Так и не определившись, какой путь лучше, всё-таки сумел заснуть.

* * *

На следующее утро я смог проснуться сам, без чужой помощи. Неловко умылся, кое-как причесался. Уже облачившись и позавтракав остатками ужина, вытащил доску, с интересом гадая, какой же ход сделал мой противник. И замер, неверяще таращась на доску. Все фигуры были переставлены, от вчерашней партии не осталось и следа. Но ошарашило меня отнюдь не это: шахматные пешки, слоны и кони отчётливо рисовали на доске слово «храм». Потёр глаза пальцами, поморгал, похлопал себя по щекам. Но слово никуда не исчезло. Я бы, может, посидел погадал, что бы это значило, только вот опаздывать на работу было нельзя. Поэтому не стал шевелить фигурки, так и оставил их, задвинув под кровать. А сам поторопился в госпиталь.

Пока работал, выяснил, что из прибывшей вчера группы искателей ночью скончались двое. Но это на первом этаже, а у меня на койках выжили все. Только вот разговоров они не вели, таращились в потолок или читали книги из старой больничной библиотеки. На все попытки расспросов сразу свирепели, один из искателей даже в глаз зарядил особо любопытному санитару. Благо, это был не я.

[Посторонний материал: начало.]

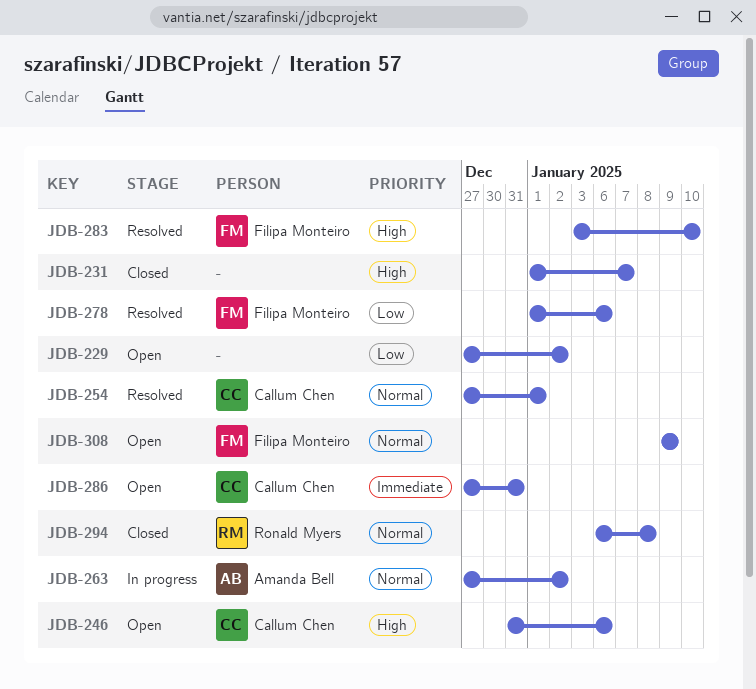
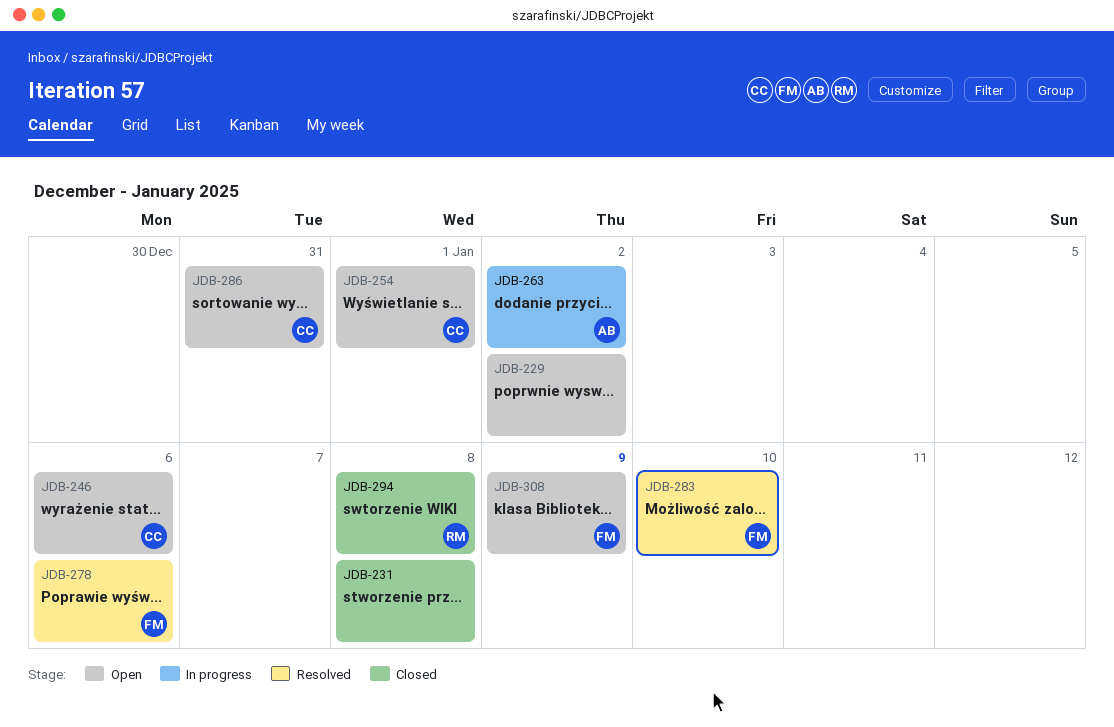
JDB-231, due: Jan 7 -> Jan 8
JDB-254, status: Resolved -> Open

Да и сегодня мои мысли занимали не искатели, а таинственный шахматный противник. Нет, вообще в целом в храм сходить стоило. Всё-таки я теперь совершеннолетний, и если бы были живы родители, то меня бы ещё в день рождения вся семья потащила туда узнавать, не взял ли меня под покровительство какой-нибудь бог. Нет, ну а вдруг? Может, мне суждено обрести магические способности? Но я и в детстве, и сейчас сомневался, что нужен хоть кому-то из них. Потому как все с пелёнок знали: четыре старших бога благоволят только четырём высшим родам. И там, в высоких кругах, идёт драка за ману и власть, которую она даёт. Остальным же достаются крохи с господского стола. Редко кто из младших богов брал кого-то под своё покровительство, таким счастливчикам все завидовали.

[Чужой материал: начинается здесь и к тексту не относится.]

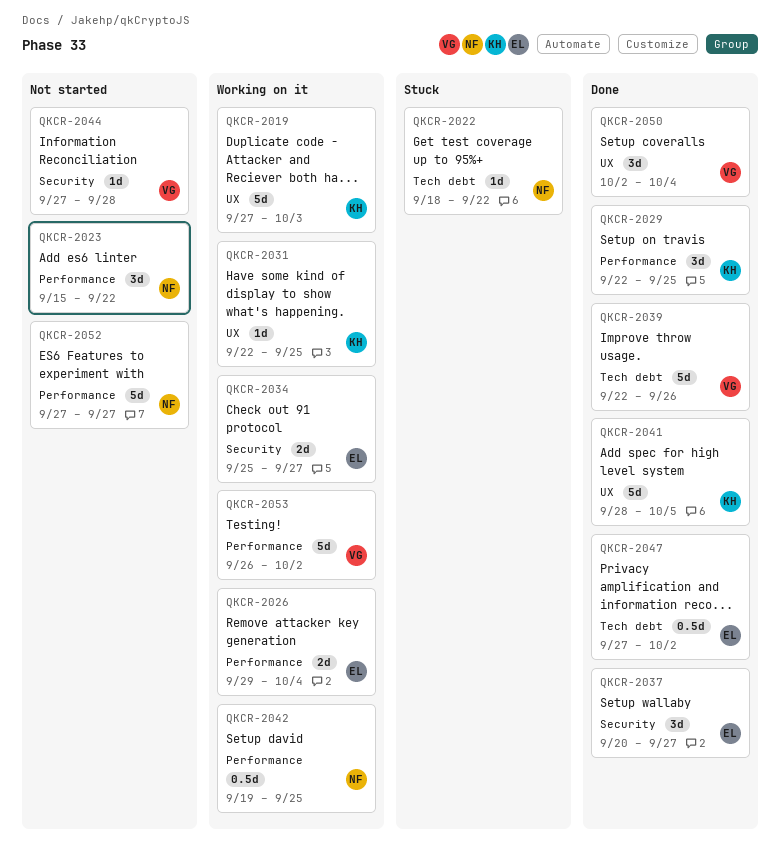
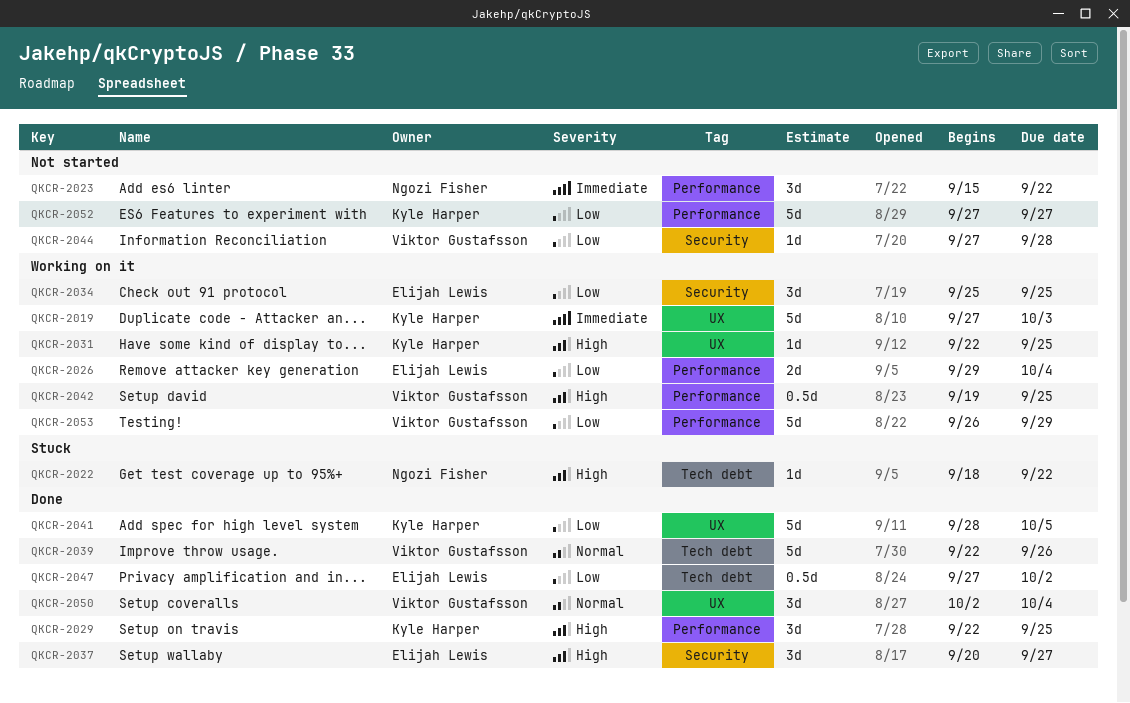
QKCR-2034, estimate: 2d -> 3d
QKCR-2034, due: Sep 27 -> Sep 25
QKCR-2042, owner: Ngozi Fisher -> Viktor Gustafsson
QKCR-2052, owner: Ngozi Fisher -> Kyle Harper
QKCR-2053, due: Oct 2 -> Sep 29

Но я никогда не причислял себя к удачливым людям. А последнее время скорее даже наоборот — был примером крайне неудачливого человека. И всё-таки желание зайти в храм точило изнутри, и стало к концу рабочего дня просто невыносимым. А вдруг? Вдруг это — то самое чудо, которого мне так хотелось? Ну не приснилось же мне это слово на шахматной доске! Что-нибудь это да значит…

Так что после рабочего дня я потащился к храму, преодолевая усталость. Храм четырёх богов был самым величественным зданием в городе. Высокие каменные стены, резные колонны, и четыре символа по углам. Внутри храм был строго поделён на четыре сектора, у каждого бога был свой цвет, свои привычные способы поклонения. Кому-то несли дары, а кому-то приносили жертвы. По центру храма стоял небольшой постамент, составленный из четырёх частей, но объединяющий их всех в один монолит. Сверху на нём крепилась небольшая каменная чаша.

Недалеко от входа стоял служитель в длинном сером одеянии. Завидев меня, он вздохнул и скучающе протянул:

— Выбрать бога покровителя?

— С чего вы… — я несколько опешил.

— Ну не жениться же ты пришёл, — он демонстративно осмотрел пространство рядом со мной. — Значит, определяться с покровителем. Входная плата с собой?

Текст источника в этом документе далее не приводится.